Today three new Campaign Finance laws go into effect in Colorado, The Clean Campaign Act (HB19-1318), Contribution limits for candidates for county office (SB19-1007) and Expanded Disclosure of Electioneering Communications (SB19-068). Secretary of State Jena Griswold championed the campaign finance reform package, and these new laws, in conjunction with Campaign Finance Enforcement (SB19-232), make Colorado a national leader on transparency and accountability of money in politics.
“The Clean Campaign Act and accompanying laws will bolster Coloradans’ confidence in our democracy by shining light on secret political spending, deterring corruption, and barring foreign financial influence,” said Secretary of State Jena Griswold. “These new laws secure Colorado’s place as a national leader on transparency of money in politics.”
Here are additional details on the laws that go into effect today:
Clean Campaign Act of 2019 (HB19-1318):
- Exposes large, hard-to-trace donations by requiring organizations that give money to Colorado SuperPACs specifically for political communications to disclose their funding sources. Special interests will no longer be able to hide their money by transferring it through various shell organizations.
- Prevents all foreign nationals, foreign corporations, and foreign countries from spending money on any type of political communication or contributing to, or controlling, any type of campaign finance committee in the state.
- Ensures that corporations that spend money in support of, or against, ballot initiatives disclose that they paid for the communication.
- Requires “Paid for by” disclaimers on communications to voters from any committee, including online communications.
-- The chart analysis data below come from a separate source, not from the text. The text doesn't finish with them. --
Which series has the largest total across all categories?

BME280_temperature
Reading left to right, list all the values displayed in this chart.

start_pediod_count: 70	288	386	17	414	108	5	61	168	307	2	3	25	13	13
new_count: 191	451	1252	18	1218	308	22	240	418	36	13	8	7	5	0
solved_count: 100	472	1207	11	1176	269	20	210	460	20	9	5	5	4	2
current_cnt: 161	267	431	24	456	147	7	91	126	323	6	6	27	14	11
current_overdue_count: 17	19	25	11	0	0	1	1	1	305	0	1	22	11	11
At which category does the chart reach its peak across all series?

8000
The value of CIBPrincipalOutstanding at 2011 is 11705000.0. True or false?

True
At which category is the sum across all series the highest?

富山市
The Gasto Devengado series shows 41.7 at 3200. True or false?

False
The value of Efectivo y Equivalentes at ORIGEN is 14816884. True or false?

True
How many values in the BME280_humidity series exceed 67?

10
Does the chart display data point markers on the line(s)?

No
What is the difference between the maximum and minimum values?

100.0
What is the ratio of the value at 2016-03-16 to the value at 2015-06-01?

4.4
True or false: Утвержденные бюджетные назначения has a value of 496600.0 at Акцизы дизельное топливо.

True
- Tightens Colorado’s law on coordination between Colorado SuperPACs and candidates, and stops politicians who have not yet announced they are running for office from gaming the system by raising millions into SuperPACs that plan to support their future campaigns.
Contribution Limits for County Offices (HB 19-1007): sets contribution limits for candidates for county offices.
Electioneering Communication (SB19-068): Closes a gap that allowed for unreported electioneering communications between the primary and general elections. Also requires “paid for by” disclaimers on ads.